Länder überfordert mit Flüchtlingsstrom

Erstveröffentlicht: 
12.09.2015

Seehofer attackiert Merkel: Zusage an Syrer war ein Fehler / Kritik auch aus SPD-Lager

 

Von Kristina Dunz

 

Berlin. International wird Kanzlerin Angela Merkel für ihre Offenheit gegenüber syrischen Flüchtlingen gelobt, es ertönt Beifall, wenn sie Asylunterkünfte besucht. Doch aus den Bundesländern ertönt Kritik, und das immer heftiger. Am weitesten hat sich jetzt der CSU-Vorsitzende und bayerische Ministerpräsident Horst Seehofer vorgewagt.


Der Regierungschef aus München äußerte sich zu der Entscheidung der Bundesregierung, die in Ungarn ankommenden syrischen Flüchtlinge ohne dortige Registrierung, wie es laut Dublin-Abkommen erforderlich wäre, nach Deutschland zu lassen. "Das war ein Fehler, der uns noch lange beschäftigen wird. Ich sehe keine Möglichkeit, den Stöpsel wieder auf die Flasche zu kriegen", erklärte Seehofer dem "Spiegel". Wegen der Masse an Flüchtlingen, die nun nach Deutschland wollten, sieht der CSU-Vorsitzende erhebliche Schwierigkeiten: "Wir kommen bald in eine nicht mehr zu beherrschende Notlage." Nicht nur seine Kritik an Merkel sorgt für Aufsehen, Seehofer ging auch einen Schritt, der international Aufmerksamkeit erzeugen dürfte: Er lud den umstrittenen ungarischen Ministerpräsidenten Viktor Orban zur nächsten Klausurtagung der bayerischen CSU-Landtagsfraktion ein. Das ist ein diplomatischer Affront: Orban gilt derzeit als größter Gegenspieler des EU-Kommissionspräsidenten Jean-Claude Juncker und als Symbolfigur einer Politik der Abschottung.


In Berlin reagierte eine Regierungssprecherin gelassen auf die Seehofer-Kritik: Alle Parteichefs der Koalition hätten den Kurs Merkels in der Flüchtlingsfrage einmütig abgesegnet.


Aber Seehofer ist es nicht allein, der mit Merkels Offenheit gegenüber den Flüchtlingen hadert. Die rheinland-pfälzische Ministerpräsidentin Malu Dreyer (SPD) ging zwar nicht so weit, Merkels Politik offen abzulehnen, doch sie übte Kritik an den Verfahren, da ja die Bundesländer für die Aufnahme der Flüchtlinge verantwortlich sind. "Die Kanzlerin hat damals aus humanitären Gründen richtig gehandelt", sagte Dreyer, "allerdings müssen wir daraus lernen, dass solche Zusagen nicht gehen ohne eine klare Verabredung mit den Ländern, die letztlich die Flüchtlinge aufnehmen."
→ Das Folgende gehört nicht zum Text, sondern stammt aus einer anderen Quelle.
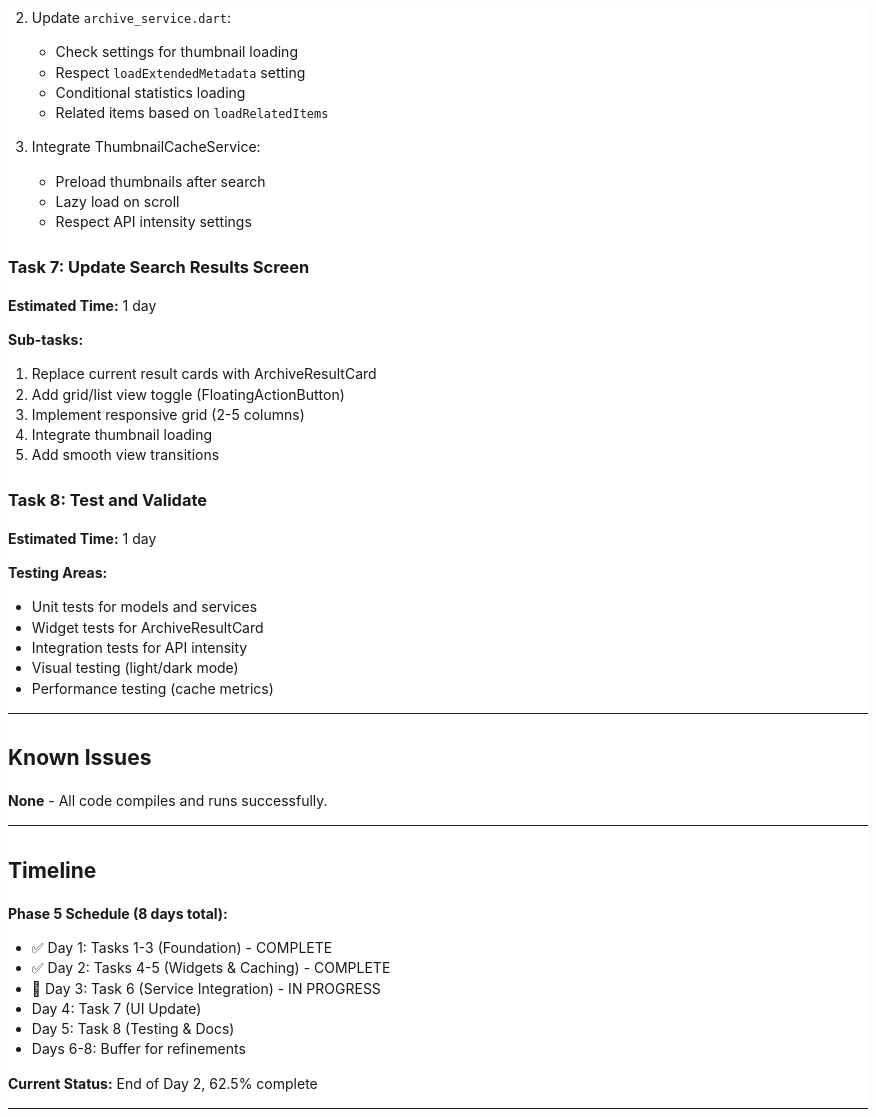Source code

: 2. Update `archive_service.dart`:
   - Check settings for thumbnail loading
   - Respect `loadExtendedMetadata` setting
   - Conditional statistics loading
   - Related items based on `loadRelatedItems`

3. Integrate ThumbnailCacheService:
   - Preload thumbnails after search
   - Lazy load on scroll
   - Respect API intensity settings

### Task 7: Update Search Results Screen
**Estimated Time:** 1 day

**Sub-tasks:**
1. Replace current result cards with ArchiveResultCard
2. Add grid/list view toggle (FloatingActionButton)
3. Implement responsive grid (2-5 columns)
4. Integrate thumbnail loading
5. Add smooth view transitions

### Task 8: Test and Validate
**Estimated Time:** 1 day

**Testing Areas:**
- Unit tests for models and services
- Widget tests for ArchiveResultCard
- Integration tests for API intensity
- Visual testing (light/dark mode)
- Performance testing (cache metrics)

---

## Known Issues

**None** - All code compiles and runs successfully.

---

## Timeline

**Phase 5 Schedule (8 days total):**
- ✅ Day 1: Tasks 1-3 (Foundation) - COMPLETE
- ✅ Day 2: Tasks 4-5 (Widgets & Caching) - COMPLETE
- 🔄 Day 3: Task 6 (Service Integration) - IN PROGRESS
- Day 4: Task 7 (UI Update)
- Day 5: Task 8 (Testing & Docs)
- Days 6-8: Buffer for refinements

**Current Status:** End of Day 2, 62.5% complete

---
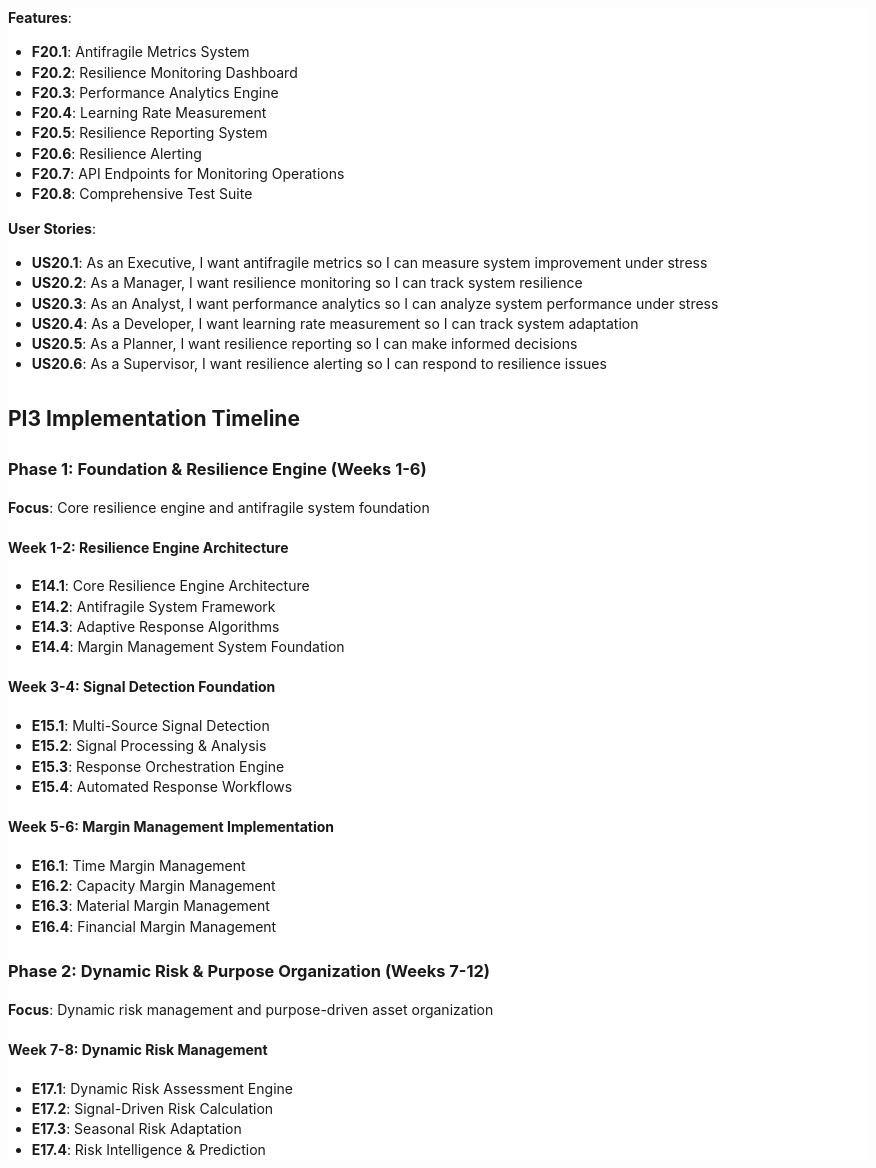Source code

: **Features**:
- **F20.1**: Antifragile Metrics System
- **F20.2**: Resilience Monitoring Dashboard
- **F20.3**: Performance Analytics Engine
- **F20.4**: Learning Rate Measurement
- **F20.5**: Resilience Reporting System
- **F20.6**: Resilience Alerting
- **F20.7**: API Endpoints for Monitoring Operations
- **F20.8**: Comprehensive Test Suite

**User Stories**:
- **US20.1**: As an Executive, I want antifragile metrics so I can measure system improvement under stress
- **US20.2**: As a Manager, I want resilience monitoring so I can track system resilience
- **US20.3**: As an Analyst, I want performance analytics so I can analyze system performance under stress
- **US20.4**: As a Developer, I want learning rate measurement so I can track system adaptation
- **US20.5**: As a Planner, I want resilience reporting so I can make informed decisions
- **US20.6**: As a Supervisor, I want resilience alerting so I can respond to resilience issues

## PI3 Implementation Timeline

### Phase 1: Foundation & Resilience Engine (Weeks 1-6)
**Focus**: Core resilience engine and antifragile system foundation

#### Week 1-2: Resilience Engine Architecture
- **E14.1**: Core Resilience Engine Architecture
- **E14.2**: Antifragile System Framework
- **E14.3**: Adaptive Response Algorithms
- **E14.4**: Margin Management System Foundation

#### Week 3-4: Signal Detection Foundation
- **E15.1**: Multi-Source Signal Detection
- **E15.2**: Signal Processing & Analysis
- **E15.3**: Response Orchestration Engine
- **E15.4**: Automated Response Workflows

#### Week 5-6: Margin Management Implementation
- **E16.1**: Time Margin Management
- **E16.2**: Capacity Margin Management
- **E16.3**: Material Margin Management
- **E16.4**: Financial Margin Management

### Phase 2: Dynamic Risk & Purpose Organization (Weeks 7-12)
**Focus**: Dynamic risk management and purpose-driven asset organization

#### Week 7-8: Dynamic Risk Management
- **E17.1**: Dynamic Risk Assessment Engine
- **E17.2**: Signal-Driven Risk Calculation
- **E17.3**: Seasonal Risk Adaptation
- **E17.4**: Risk Intelligence & Prediction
Bei einer Schaltkonferenz der Innenministerien von Bund und Ländern am Donnerstag ist deutlich geworden, wie überfordert einige Länder mit der gegenwärtigen Situation sind. Laut "Spiegel" haben sieben der 16 Bundesländer erklärt, keine freien Betten für neue Flüchtlinge mehr zu haben - so Baden-Württemberg, Hessen und das von Dreyer regierte Rheinland-Pfalz.


Seit Freitag vergangener Woche sind rund 50000 Flüchtlinge in mehr als 500 Zügen nach Deutschland eingereist, wie die Bahn mitteilte. Bundespräsident Joachim Gauck rief gestern dazu auf, die Zuwanderer "unbürokratisch" aufzunehmen. Die erfolgreiche Bewältigung der Aufgabe, Flüchtlinge aufzunehmen, sei das beste Mittel gegen fremdenfeindliche Stimmungen. Bundesverteidigungsministerin Ursula von der Leyen (CDU) hat für dieses Wochenende 4000 Soldaten in "Rufbereitschaft" versetzt, damit sie die Behörden bei der Aufnahme von Flüchtlingen unterstützen können. Die Soldaten sollten "im Notfall anpacken können", sagte die Ministerin.


Während man in Deutschland in diesem Jahr mit rund 800000 Flüchtlingen rechnet, womöglich gar mehr, wollen die USA rund 10000 syrische Flüchtlinge aufnehmen. Allerdings wird in Amerika eine strenge Prüfung vorgeschaltet: Bis zu 18 Monate lang sollen sie vorher vom "Terrorismus-Screening-Center" des FBI unter die Lupe genommen werden.